Honestly, now that I've played a few turns of this, I would set up completely differently, at least for the Anglo-Allies. During setup I took the idea of "line" too literally. For Cutts and probably some other formations I would shorten the lines and make them deeper - I now realize that a "line" is more a "division" and as long as the units are adjacent and within range of their commander, the formation complies with the rule. Combined with my screw up of Cutts' initial assault, I may reset the game and start over, despite play for another couple of hours of game time yesterday (not yet documented here).

I am loving this system. So much so that I ordered the sequel from Enterprise Games. I'm going to pick it up in an hour or so - it's my fortune and my curse that I live about a ten minute drive from them! Despite my mistakes, the play of this system lines up amazingly well with the reading I've been doing about Malburnian warfare. There are a few ambiguities in the rules, but nowhere near what some people have claimed in online reviews and discussions. A common complaint, for example, is that players aren't sure whether or not to use the d6 or d10 for certain rolls, and yet it states quite clearly in the rules that the d6 is used for fire combat resolution and the d10 for everything else. I'm just not finding the rules as confusing as some people seem to think.

One thing I don't care for is the map colors. I'm finding the elevation colors are too subtle. I'm tempted to take a drafting pen and outline the elevation boundaries like contour lines to make them more visible.

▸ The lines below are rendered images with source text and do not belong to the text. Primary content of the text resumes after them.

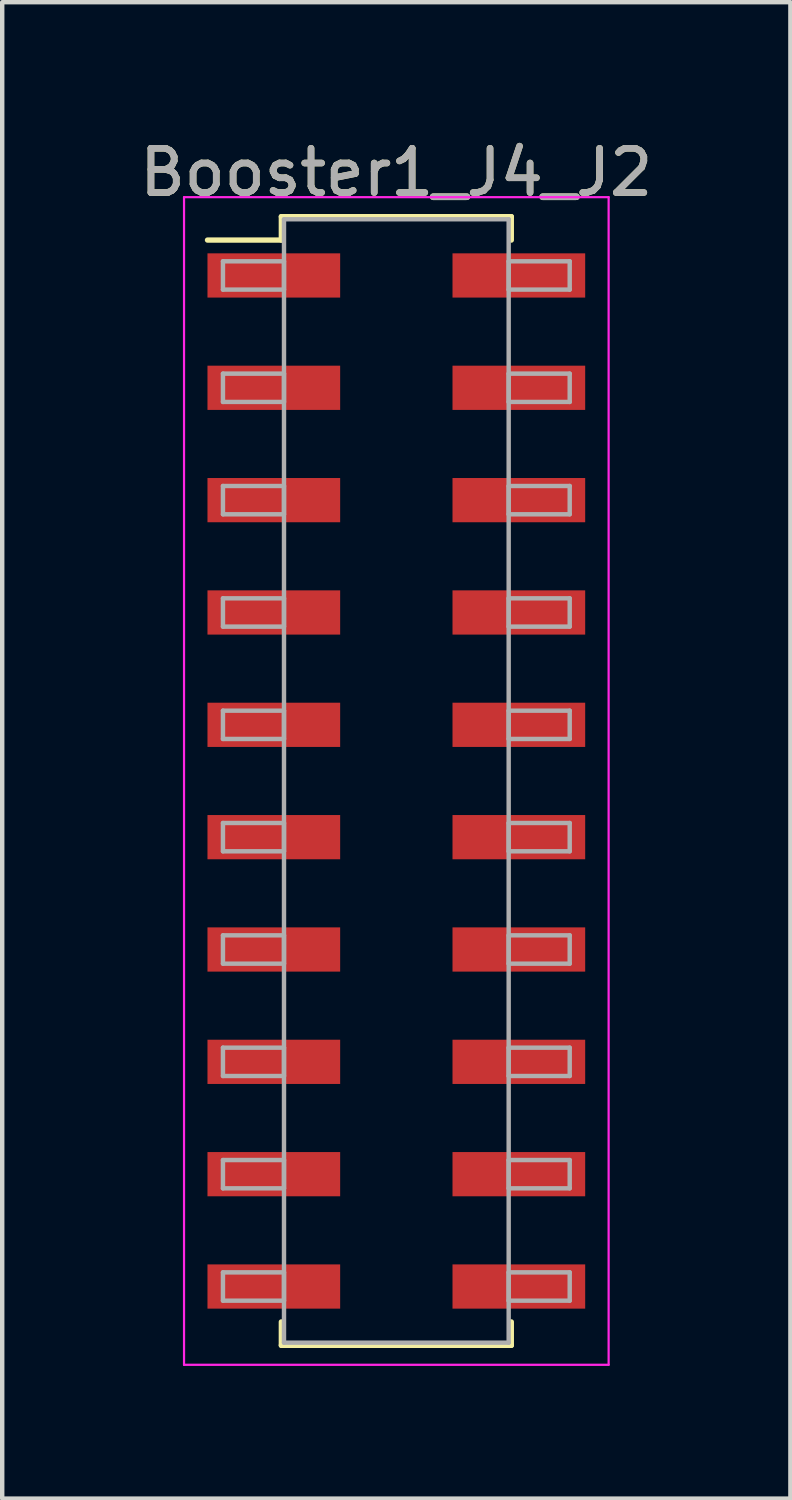
<source format=kicad_pcb>
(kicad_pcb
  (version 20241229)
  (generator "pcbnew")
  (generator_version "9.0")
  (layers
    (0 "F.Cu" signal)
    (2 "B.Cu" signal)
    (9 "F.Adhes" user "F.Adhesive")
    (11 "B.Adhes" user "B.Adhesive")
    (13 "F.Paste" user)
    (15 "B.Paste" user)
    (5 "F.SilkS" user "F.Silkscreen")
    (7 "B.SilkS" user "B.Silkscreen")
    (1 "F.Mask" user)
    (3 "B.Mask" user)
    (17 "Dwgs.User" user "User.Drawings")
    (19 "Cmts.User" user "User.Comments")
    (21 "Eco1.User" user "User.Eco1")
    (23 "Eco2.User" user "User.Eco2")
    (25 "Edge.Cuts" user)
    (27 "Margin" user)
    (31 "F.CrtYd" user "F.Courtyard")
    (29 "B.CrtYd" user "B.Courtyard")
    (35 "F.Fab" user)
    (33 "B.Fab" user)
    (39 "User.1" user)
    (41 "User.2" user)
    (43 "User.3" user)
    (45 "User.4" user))
  (footprint "Booster1_J4_J2"
    (layer "F.Cu")
    (at 5.911 14.608)
    (property "Reference" "Booster1_J4_J2" (at 0 -13.76 0) (layer "F.SilkS") (effects (font (size 1 1) (thickness 0.15))))
    (attr smd)
    (fp_line (start -4.27 -12.23) (end -2.6 -12.23) (stroke (width 0.12) (type solid)) (layer "F.SilkS"))
    (fp_line (start -2.6 -12.76) (end 2.6 -12.76) (stroke (width 0.12) (type solid)) (layer "F.SilkS"))
    (fp_line (start -2.6 -12.23) (end -2.6 -12.76) (stroke (width 0.12) (type solid)) (layer "F.SilkS"))
    (fp_line (start -2.6 12.23) (end -2.6 12.76) (stroke (width 0.12) (type solid)) (layer "F.SilkS"))
    (fp_line (start -2.6 12.76) (end 2.6 12.76) (stroke (width 0.12) (type solid)) (layer "F.SilkS"))
    (fp_line (start 2.6 -12.76) (end 2.6 -12.23) (stroke (width 0.12) (type solid)) (layer "F.SilkS"))
    (fp_line (start 2.6 12.76) (end 2.6 12.23) (stroke (width 0.12) (type solid)) (layer "F.SilkS"))
    (fp_line (start -4.8 -13.2) (end -4.8 13.2) (stroke (width 0.05) (type solid)) (layer "F.CrtYd"))
    (fp_line (start -4.8 13.2) (end 4.8 13.2) (stroke (width 0.05) (type solid)) (layer "F.CrtYd"))
    (fp_line (start 4.8 -13.2) (end -4.8 -13.2) (stroke (width 0.05) (type solid)) (layer "F.CrtYd"))
    (fp_line (start 4.8 13.2) (end 4.8 -13.2) (stroke (width 0.05) (type solid)) (layer "F.CrtYd"))
    (fp_line (start -3.92 -11.75) (end -2.54 -11.75) (stroke (width 0.1) (type solid)) (layer "F.Fab"))
    (fp_line (start -3.92 -11.11) (end -3.92 -11.75) (stroke (width 0.1) (type solid)) (layer "F.Fab"))
    (fp_line (start -3.92 -9.21) (end -2.54 -9.21) (stroke (width 0.1) (type solid)) (layer "F.Fab"))
    (fp_line (start -3.92 -8.57) (end -3.92 -9.21) (stroke (width 0.1) (type solid)) (layer "F.Fab"))
    (fp_line (start -3.92 -6.67) (end -2.54 -6.67) (stroke (width 0.1) (type solid)) (layer "F.Fab"))
    (fp_line (start -3.92 -6.03) (end -3.92 -6.67) (stroke (width 0.1) (type solid)) (layer "F.Fab"))
    (fp_line (start -3.92 -4.13) (end -2.54 -4.13) (stroke (width 0.1) (type solid)) (layer "F.Fab"))
    (fp_line (start -3.92 -3.49) (end -3.92 -4.13) (stroke (width 0.1) (type solid)) (layer "F.Fab"))
    (fp_line (start -3.92 -1.59) (end -2.54 -1.59) (stroke (width 0.1) (type solid)) (layer "F.Fab"))
    (fp_line (start -3.92 -0.95) (end -3.92 -1.59) (stroke (width 0.1) (type solid)) (layer "F.Fab"))
    (fp_line (start -3.92 0.95) (end -2.54 0.95) (stroke (width 0.1) (type solid)) (layer "F.Fab"))
    (fp_line (start -3.92 1.59) (end -3.92 0.95) (stroke (width 0.1) (type solid)) (layer "F.Fab"))
    (fp_line (start -3.92 3.49) (end -2.54 3.49) (stroke (width 0.1) (type solid)) (layer "F.Fab"))
    (fp_line (start -3.92 4.13) (end -3.92 3.49) (stroke (width 0.1) (type solid)) (layer "F.Fab"))
    (fp_line (start -3.92 6.03) (end -2.54 6.03) (stroke (width 0.1) (type solid)) (layer "F.Fab"))
    (fp_line (start -3.92 6.67) (end -3.92 6.03) (stroke (width 0.1) (type solid)) (layer "F.Fab"))
    (fp_line (start -3.92 8.57) (end -2.54 8.57) (stroke (width 0.1) (type solid)) (layer "F.Fab"))
    (fp_line (start -3.92 9.21) (end -3.92 8.57) (stroke (width 0.1) (type solid)) (layer "F.Fab"))
    (fp_line (start -3.92 11.11) (end -2.54 11.11) (stroke (width 0.1) (type solid)) (layer "F.Fab"))
    (fp_line (start -3.92 11.75) (end -3.92 11.11) (stroke (width 0.1) (type solid)) (layer "F.Fab"))
    (fp_line (start -2.54 -12.7) (end -2.54 12.7) (stroke (width 0.1) (type solid)) (layer "F.Fab"))
    (fp_line (start -2.54 -11.75) (end -2.54 -11.11) (stroke (width 0.1) (type solid)) (layer "F.Fab"))
    (fp_line (start -2.54 -11.11) (end -3.92 -11.11) (stroke (width 0.1) (type solid)) (layer "F.Fab"))
    (fp_line (start -2.54 -9.21) (end -2.54 -8.57) (stroke (width 0.1) (type solid)) (layer "F.Fab"))
    (fp_line (start -2.54 -8.57) (end -3.92 -8.57) (stroke (width 0.1) (type solid)) (layer "F.Fab"))
    (fp_line (start -2.54 -6.67) (end -2.54 -6.03) (stroke (width 0.1) (type solid)) (layer "F.Fab"))
    (fp_line (start -2.54 -6.03) (end -3.92 -6.03) (stroke (width 0.1) (type solid)) (layer "F.Fab"))
    (fp_line (start -2.54 -4.13) (end -2.54 -3.49) (stroke (width 0.1) (type solid)) (layer "F.Fab"))
    (fp_line (start -2.54 -3.49) (end -3.92 -3.49) (stroke (width 0.1) (type solid)) (layer "F.Fab"))
    (fp_line (start -2.54 -1.59) (end -2.54 -0.95) (stroke (width 0.1) (type solid)) (layer "F.Fab"))
    (fp_line (start -2.54 -0.95) (end -3.92 -0.95) (stroke (width 0.1) (type solid)) (layer "F.Fab"))
    (fp_line (start -2.54 0.95) (end -2.54 1.59) (stroke (width 0.1) (type solid)) (layer "F.Fab"))
    (fp_line (start -2.54 1.59) (end -3.92 1.59) (stroke (width 0.1) (type solid)) (layer "F.Fab"))
    (fp_line (start -2.54 3.49) (end -2.54 4.13) (stroke (width 0.1) (type solid)) (layer "F.Fab"))
    (fp_line (start -2.54 4.13) (end -3.92 4.13) (stroke (width 0.1) (type solid)) (layer "F.Fab"))
    (fp_line (start -2.54 6.03) (end -2.54 6.67) (stroke (width 0.1) (type solid)) (layer "F.Fab"))
    (fp_line (start -2.54 6.67) (end -3.92 6.67) (stroke (width 0.1) (type solid)) (layer "F.Fab"))
    (fp_line (start -2.54 8.57) (end -2.54 9.21) (stroke (width 0.1) (type solid)) (layer "F.Fab"))
    (fp_line (start -2.54 9.21) (end -3.92 9.21) (stroke (width 0.1) (type solid)) (layer "F.Fab"))
    (fp_line (start -2.54 11.11) (end -2.54 11.75) (stroke (width 0.1) (type solid)) (layer "F.Fab"))
    (fp_line (start -2.54 11.75) (end -3.92 11.75) (stroke (width 0.1) (type solid)) (layer "F.Fab"))
    (fp_line (start -2.54 12.7) (end 2.54 12.7) (stroke (width 0.1) (type solid)) (layer "F.Fab"))
    (fp_line (start 2.54 -12.7) (end -2.54 -12.7) (stroke (width 0.1) (type solid)) (layer "F.Fab"))
    (fp_line (start 2.54 -11.75) (end 2.54 -11.11) (stroke (width 0.1) (type solid)) (layer "F.Fab"))
    (fp_line (start 2.54 -11.11) (end 3.92 -11.11) (stroke (width 0.1) (type solid)) (layer "F.Fab"))
    (fp_line (start 2.54 -9.21) (end 2.54 -8.57) (stroke (width 0.1) (type solid)) (layer "F.Fab"))
    (fp_line (start 2.54 -8.57) (end 3.92 -8.57) (stroke (width 0.1) (type solid)) (layer "F.Fab"))
    (fp_line (start 2.54 -6.67) (end 2.54 -6.03) (stroke (width 0.1) (type solid)) (layer "F.Fab"))
    (fp_line (start 2.54 -6.03) (end 3.92 -6.03) (stroke (width 0.1) (type solid)) (layer "F.Fab"))
    (fp_line (start 2.54 -4.13) (end 2.54 -3.49) (stroke (width 0.1) (type solid)) (layer "F.Fab"))
    (fp_line (start 2.54 -3.49) (end 3.92 -3.49) (stroke (width 0.1) (type solid)) (layer "F.Fab"))
    (fp_line (start 2.54 -1.59) (end 2.54 -0.95) (stroke (width 0.1) (type solid)) (layer "F.Fab"))
    (fp_line (start 2.54 -0.95) (end 3.92 -0.95) (stroke (width 0.1) (type solid)) (layer "F.Fab"))
    (fp_line (start 2.54 0.95) (end 2.54 1.59) (stroke (width 0.1) (type solid)) (layer "F.Fab"))
    (fp_line (start 2.54 1.59) (end 3.92 1.59) (stroke (width 0.1) (type solid)) (layer "F.Fab"))
    (fp_line (start 2.54 3.49) (end 2.54 4.13) (stroke (width 0.1) (type solid)) (layer "F.Fab"))
    (fp_line (start 2.54 4.13) (end 3.92 4.13) (stroke (width 0.1) (type solid)) (layer "F.Fab"))
    (fp_line (start 2.54 6.03) (end 2.54 6.67) (stroke (width 0.1) (type solid)) (layer "F.Fab"))
    (fp_line (start 2.54 6.67) (end 3.92 6.67) (stroke (width 0.1) (type solid)) (layer "F.Fab"))
    (fp_line (start 2.54 8.57) (end 2.54 9.21) (stroke (width 0.1) (type solid)) (layer "F.Fab"))
    (fp_line (start 2.54 9.21) (end 3.92 9.21) (stroke (width 0.1) (type solid)) (layer "F.Fab"))
    (fp_line (start 2.54 11.11) (end 2.54 11.75) (stroke (width 0.1) (type solid)) (layer "F.Fab"))
    (fp_line (start 2.54 11.75) (end 3.92 11.75) (stroke (width 0.1) (type solid)) (layer "F.Fab"))
    (fp_line (start 2.54 12.7) (end 2.54 -12.7) (stroke (width 0.1) (type solid)) (layer "F.Fab"))
    (fp_line (start 3.92 -11.75) (end 2.54 -11.75) (stroke (width 0.1) (type solid)) (layer "F.Fab"))
    (fp_line (start 3.92 -11.11) (end 3.92 -11.75) (stroke (width 0.1) (type solid)) (layer "F.Fab"))
    (fp_line (start 3.92 -9.21) (end 2.54 -9.21) (stroke (width 0.1) (type solid)) (layer "F.Fab"))
    (fp_line (start 3.92 -8.57) (end 3.92 -9.21) (stroke (width 0.1) (type solid)) (layer "F.Fab"))
    (fp_line (start 3.92 -6.67) (end 2.54 -6.67) (stroke (width 0.1) (type solid)) (layer "F.Fab"))
    (fp_line (start 3.92 -6.03) (end 3.92 -6.67) (stroke (width 0.1) (type solid)) (layer "F.Fab"))
    (fp_line (start 3.92 -4.13) (end 2.54 -4.13) (stroke (width 0.1) (type solid)) (layer "F.Fab"))
    (fp_line (start 3.92 -3.49) (end 3.92 -4.13) (stroke (width 0.1) (type solid)) (layer "F.Fab"))
    (fp_line (start 3.92 -1.59) (end 2.54 -1.59) (stroke (width 0.1) (type solid)) (layer "F.Fab"))
    (fp_line (start 3.92 -0.95) (end 3.92 -1.59) (stroke (width 0.1) (type solid)) (layer "F.Fab"))
    (fp_line (start 3.92 0.95) (end 2.54 0.95) (stroke (width 0.1) (type solid)) (layer "F.Fab"))
    (fp_line (start 3.92 1.59) (end 3.92 0.95) (stroke (width 0.1) (type solid)) (layer "F.Fab"))
    (fp_line (start 3.92 3.49) (end 2.54 3.49) (stroke (width 0.1) (type solid)) (layer "F.Fab"))
    (fp_line (start 3.92 4.13) (end 3.92 3.49) (stroke (width 0.1) (type solid)) (layer "F.Fab"))
    (fp_line (start 3.92 6.03) (end 2.54 6.03) (stroke (width 0.1) (type solid)) (layer "F.Fab"))
    (fp_line (start 3.92 6.67) (end 3.92 6.03) (stroke (width 0.1) (type solid)) (layer "F.Fab"))
    (fp_line (start 3.92 8.57) (end 2.54 8.57) (stroke (width 0.1) (type solid)) (layer "F.Fab"))
    (fp_line (start 3.92 9.21) (end 3.92 8.57) (stroke (width 0.1) (type solid)) (layer "F.Fab"))
    (fp_line (start 3.92 11.11) (end 2.54 11.11) (stroke (width 0.1) (type solid)) (layer "F.Fab"))
    (fp_line (start 3.92 11.75) (end 3.92 11.11) (stroke (width 0.1) (type solid)) (layer "F.Fab"))
    (fp_text user "${REFERENCE}" (at 0 -13.76 0) (layer "F.Fab") (effects (font (size 1 1) (thickness 0.15))))
    (pad "11" smd rect (at 2.77 11.43) (size 3 1) (layers "F.Cu" "F.Mask" "F.Paste"))
    (pad "12" smd rect (at 2.77 8.89) (size 3 1) (layers "F.Cu" "F.Mask" "F.Paste"))
    (pad "13" smd rect (at 2.77 6.35) (size 3 1) (layers "F.Cu" "F.Mask" "F.Paste"))
    (pad "14" smd rect (at 2.77 3.81) (size 3 1) (layers "F.Cu" "F.Mask" "F.Paste"))
    (pad "15" smd rect (at 2.77 1.27) (size 3 1) (layers "F.Cu" "F.Mask" "F.Paste"))
    (pad "16" smd rect (at 2.77 -1.27) (size 3 1) (layers "F.Cu" "F.Mask" "F.Paste"))
    (pad "17" smd rect (at 2.77 -3.81) (size 3 1) (layers "F.Cu" "F.Mask" "F.Paste"))
    (pad "18" smd rect (at 2.77 -6.35) (size 3 1) (layers "F.Cu" "F.Mask" "F.Paste"))
    (pad "19" smd rect (at 2.77 -8.89) (size 3 1) (layers "F.Cu" "F.Mask" "F.Paste"))
    (pad "20" smd rect (at 2.77 -11.43) (size 3 1) (layers "F.Cu" "F.Mask" "F.Paste"))
    (pad "31" smd rect (at -2.77 11.43) (size 3 1) (layers "F.Cu" "F.Mask" "F.Paste"))
    (pad "32" smd rect (at -2.77 8.89) (size 3 1) (layers "F.Cu" "F.Mask" "F.Paste"))
    (pad "33" smd rect (at -2.77 6.35) (size 3 1) (layers "F.Cu" "F.Mask" "F.Paste"))
    (pad "34" smd rect (at -2.77 3.81) (size 3 1) (layers "F.Cu" "F.Mask" "F.Paste"))
    (pad "35" smd rect (at -2.77 1.27) (size 3 1) (layers "F.Cu" "F.Mask" "F.Paste"))
    (pad "36" smd rect (at -2.77 -1.27) (size 3 1) (layers "F.Cu" "F.Mask" "F.Paste"))
    (pad "37" smd rect (at -2.77 -3.81) (size 3 1) (layers "F.Cu" "F.Mask" "F.Paste"))
    (pad "38" smd rect (at -2.77 -6.35) (size 3 1) (layers "F.Cu" "F.Mask" "F.Paste"))
    (pad "39" smd rect (at -2.77 -8.89) (size 3 1) (layers "F.Cu" "F.Mask" "F.Paste"))
    (pad "40" smd rect (at -2.77 -11.43) (size 3 1) (layers "F.Cu" "F.Mask" "F.Paste")))
  (gr_rect
    (start -3 -3)
    (end 14.821 30.833)
    (stroke (width 0.1) (type default))
    (fill no)
    (layer "Edge.Cuts")))
</source>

If I'm liking this as much as I am, I suspect I'm going to flat out fall in love with the Battles from the Age of Reason system. It may be a bit before I get to that one though, since I'm going to have four battles in this system that I think I'll want to play through. Honestly, if you really want to get a handle on the tactical combat of the early 18th century, go find copies of these games. You won't be disappointed.